**Quoted passage**
<<<<
Pierre Weis wrote:
> Clearly, there is something wrong now! We may remark that the error
> message is not that clear, but this is a minor point, since error
> messages are never clear enough anyway!
This is not a 'minor' point, but the most significant obstacle
in the way of adoption of languages (like ocaml) that do a lot of type
inference. Incomprehensible -- indeed plain wrong -- error messages
crop up regularly with ocaml, and vie with the kind of gibberish
errors instantiating C++ templates usually give for
'most obscuficated error message' competition :-)
The recent addition of better error messages in the case
of missing cases of matches has been a _major_ improvement IMHO:
it has already saved me significant time; since I often enhance
the set of cases of a variant, and need to chase down every
match and update it.
I'm not using -modern mode and the main reason is the scary
error messages. Even the polymorphic variants are scary, since one
looses the ability to 'spell check' variant tags. I actually tried
to take a fairly large, fundamental, type in Vyper (the type of most
language terms and runtime values) and use polymorphic variants
to classify them (the classes overlap, which ordinary variants
cannot handle), and gave up, because I couldn't understand the
error messages.
>>>>
**Dataset extract**
<<<<
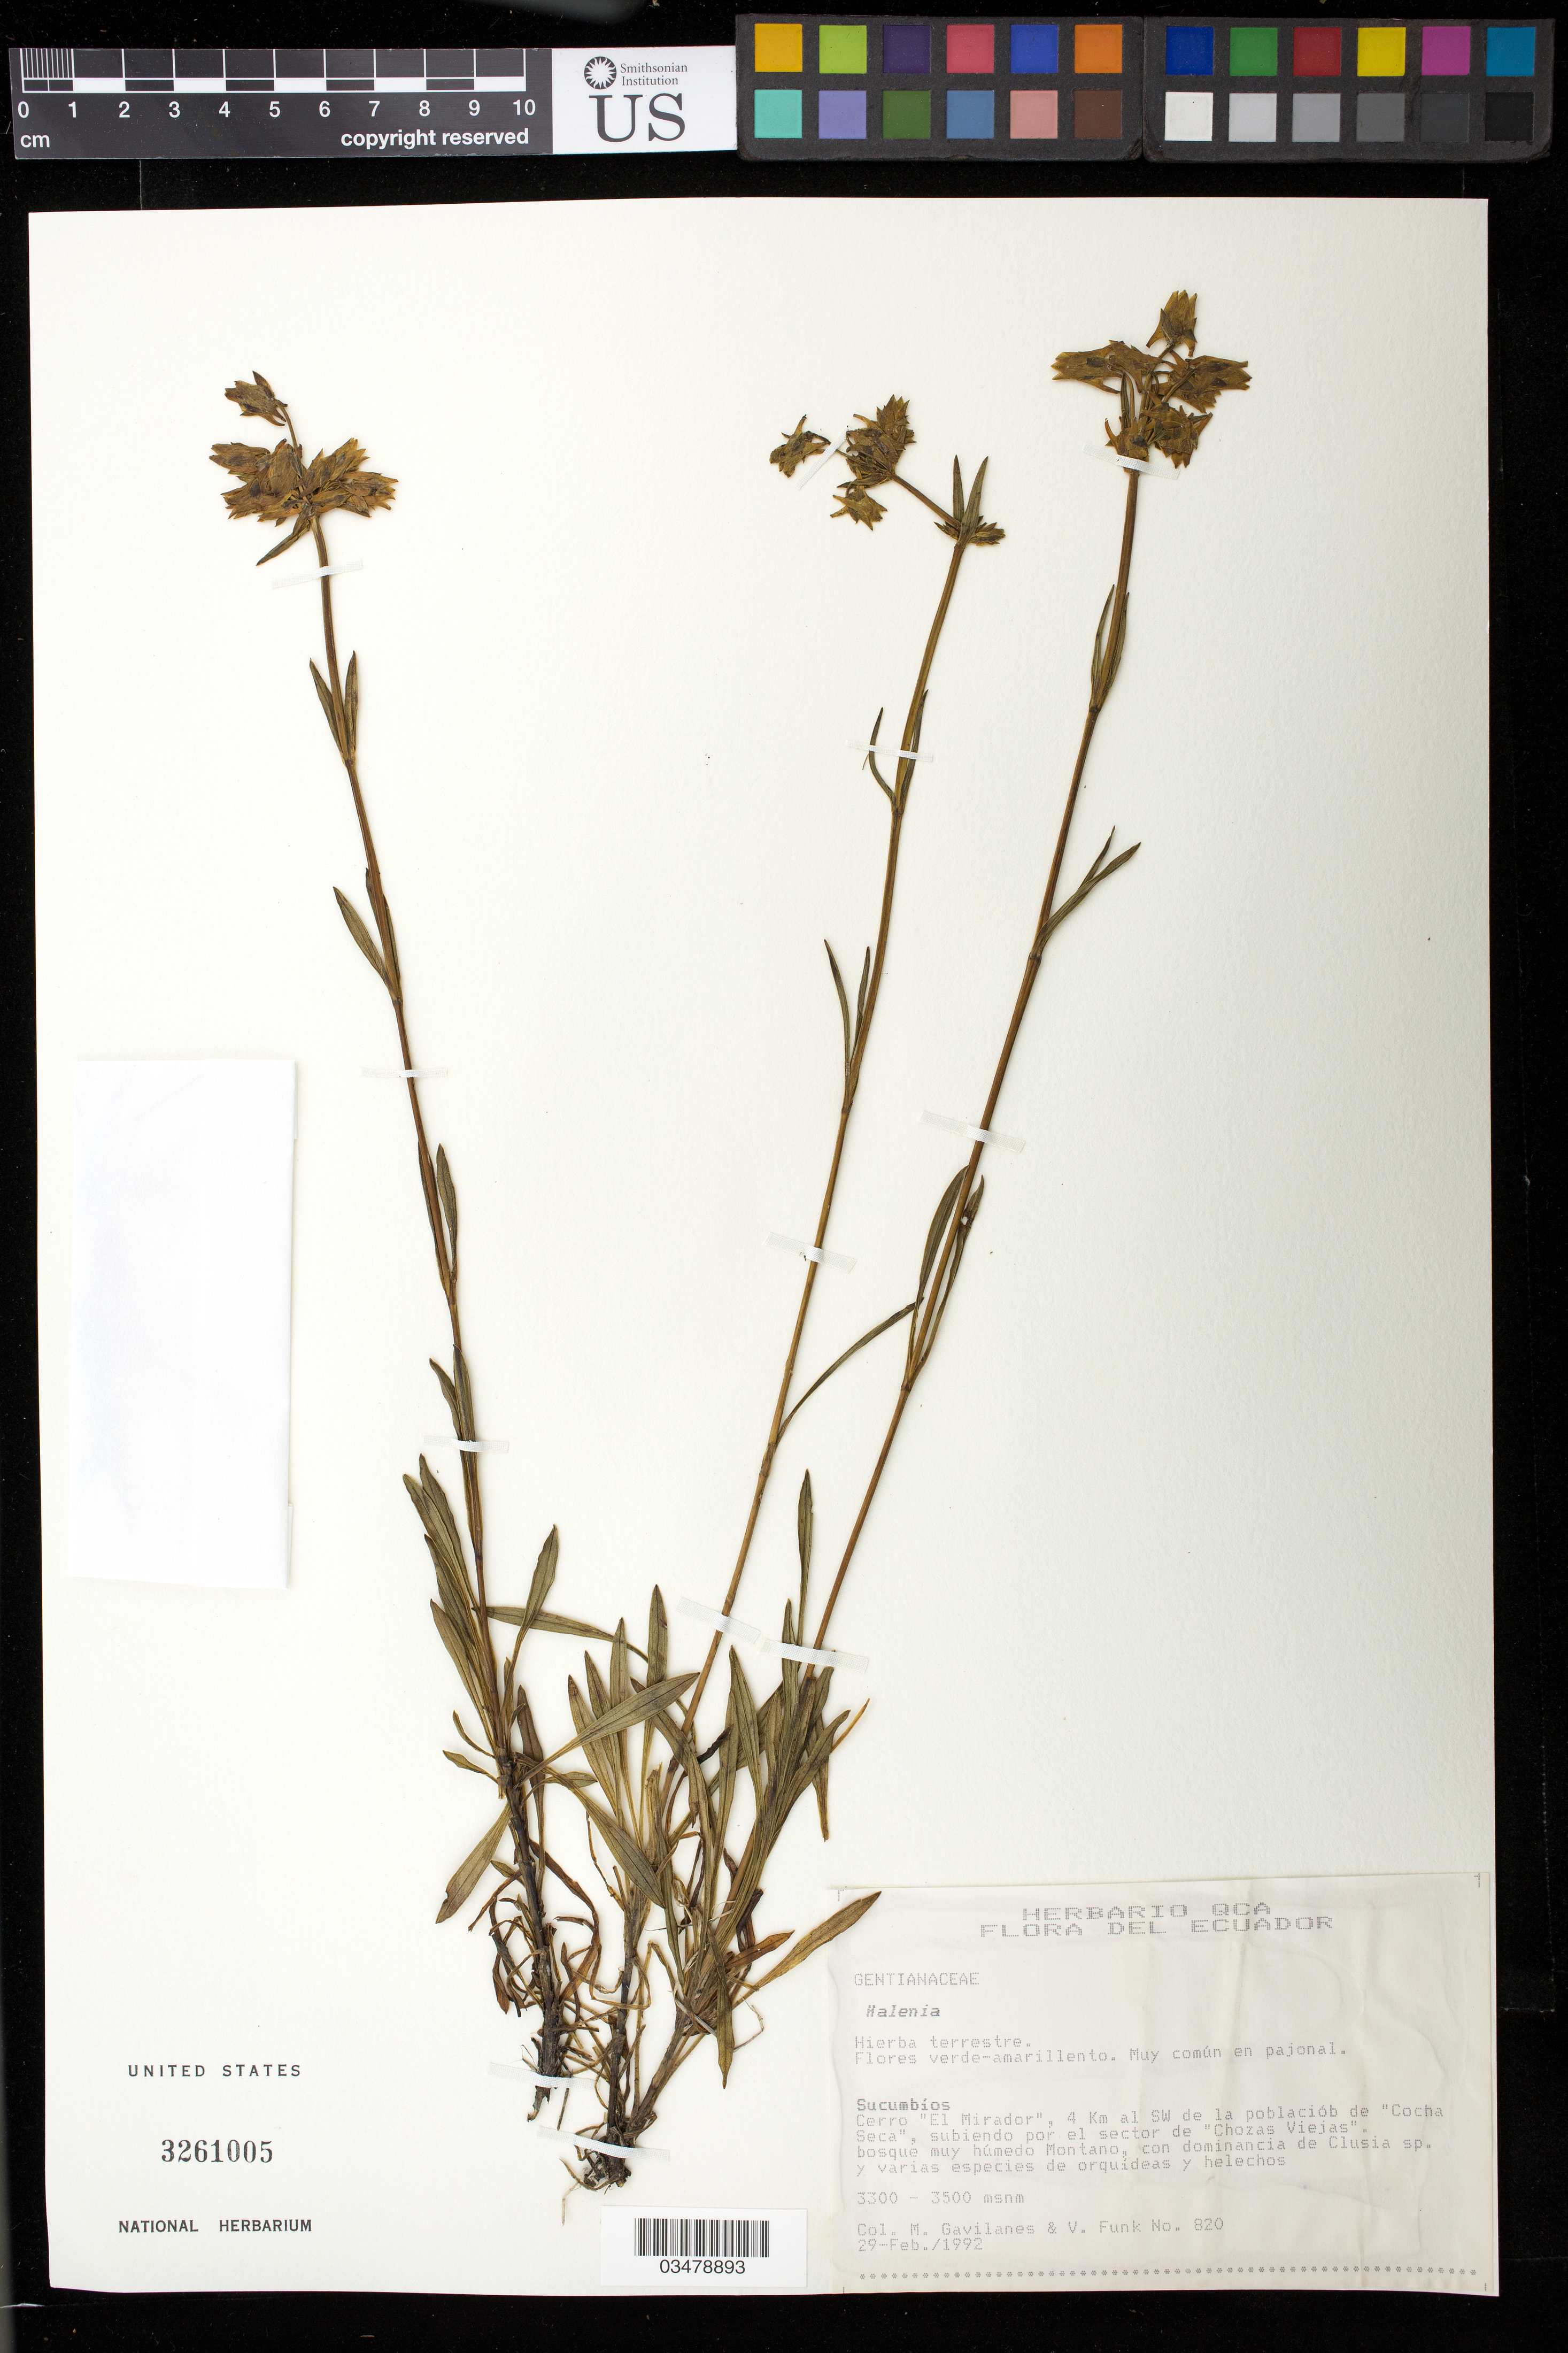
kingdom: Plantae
>>>>
<<<<
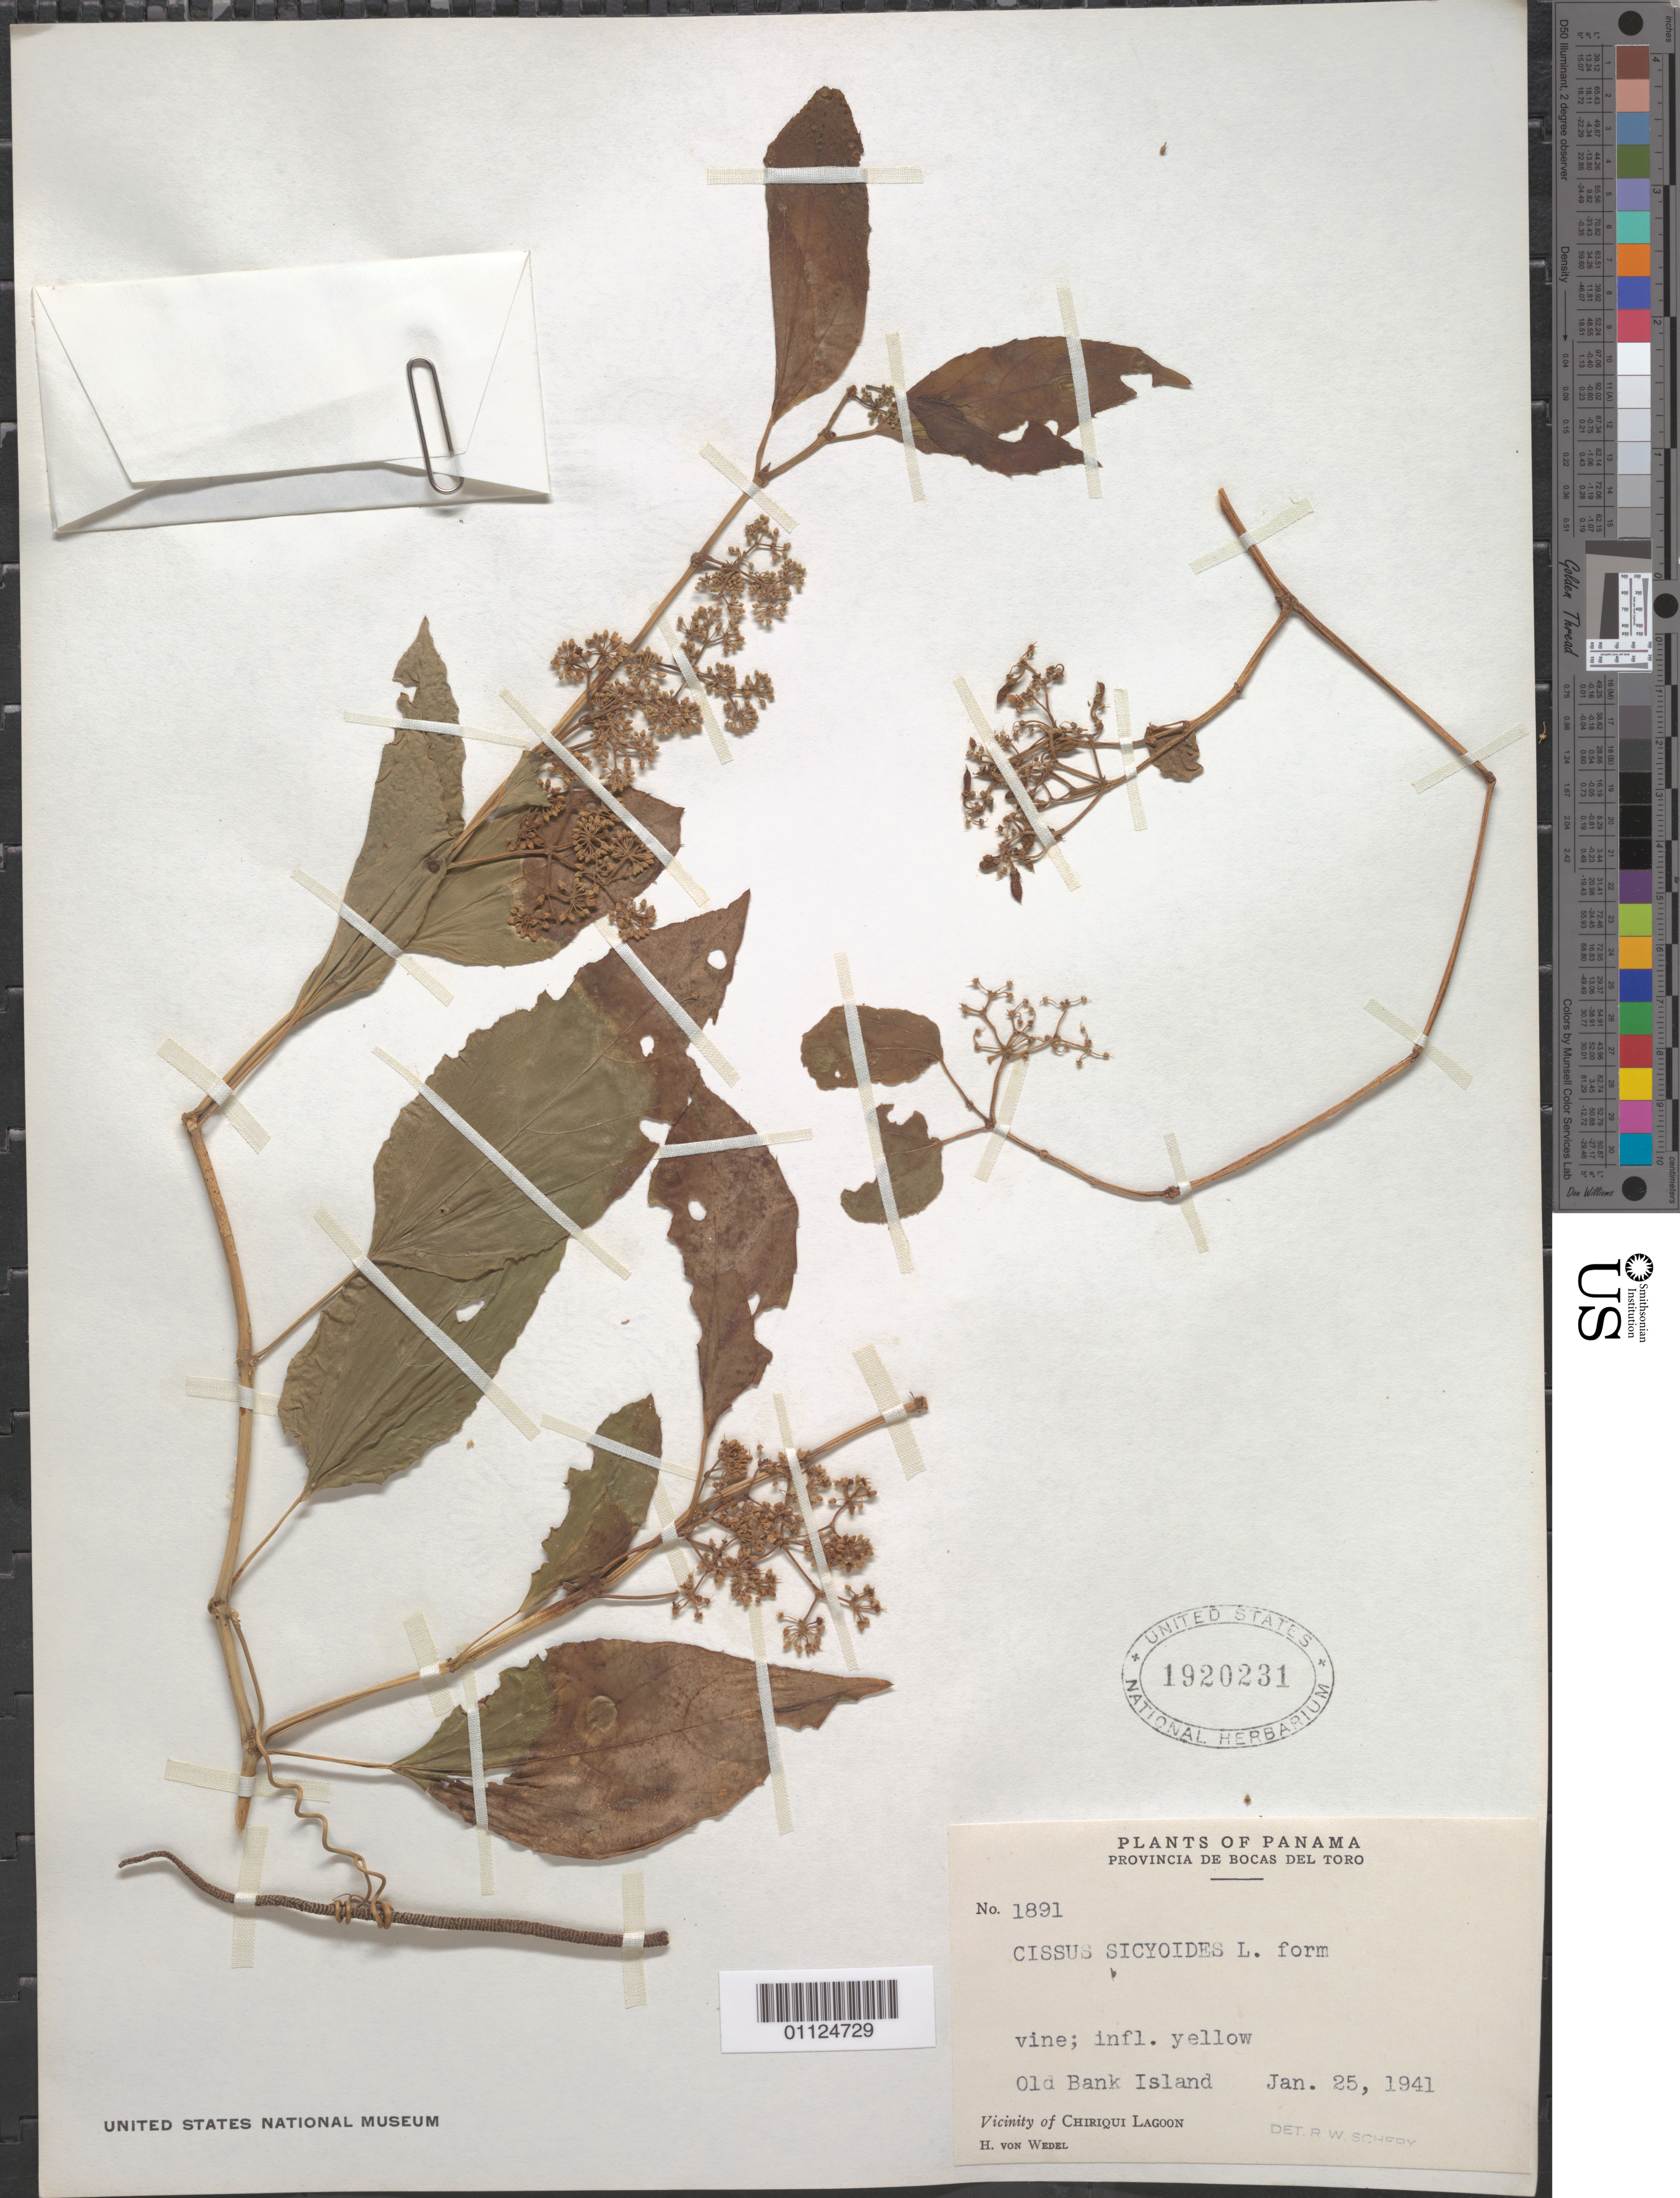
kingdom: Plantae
>>>>
**To-do list**
• a. Which words or phrases in the post about OCaml error messages are enclosed in single quotation marks?
• b. In the post about OCaml error messages, reproduce word for word the passage that begins at the words "This is not" and stops after "and update it.".
• c. What comes next in the post about OCaml error messages? Write a continuation that picks up after its final sentence.

**Answers per task**
• a.
- minor
- most obscuficated error message
- spell check

• b.
This is not a 'minor' point, but the most significant obstacle
in the way of adoption of languages (like ocaml) that do a lot of type
inference. Incomprehensible -- indeed plain wrong -- error messages
crop up regularly with ocaml, and vie with the kind of gibberish
errors instantiating C++ templates usually give for
'most obscuficated error message' competition :-)
The recent addition of better error messages in the case
of missing cases of matches has been a _major_ improvement IMHO:
it has already saved me significant time; since I often enhance
the set of cases of a variant, and need to chase down every
match and update it.

• c.
Recent discussions in the Python types-SIG concerning
type inference showed a strong indication (mainly from ex-ML
users) NOT to use any kind of type inference that could lead
to incomprehensible error messages.
I personally use errors to drive development.
I expect a compiler to tell me the line that next needs editing.
Ocaml is fairly good here now, but I still cringe in fear
when i get too incompatible object types and pages of
method signatures the compiler claims are different.
Why can't it tell me the differences more often?
I does well sometimes telling me that one sig has a method the
other lacks.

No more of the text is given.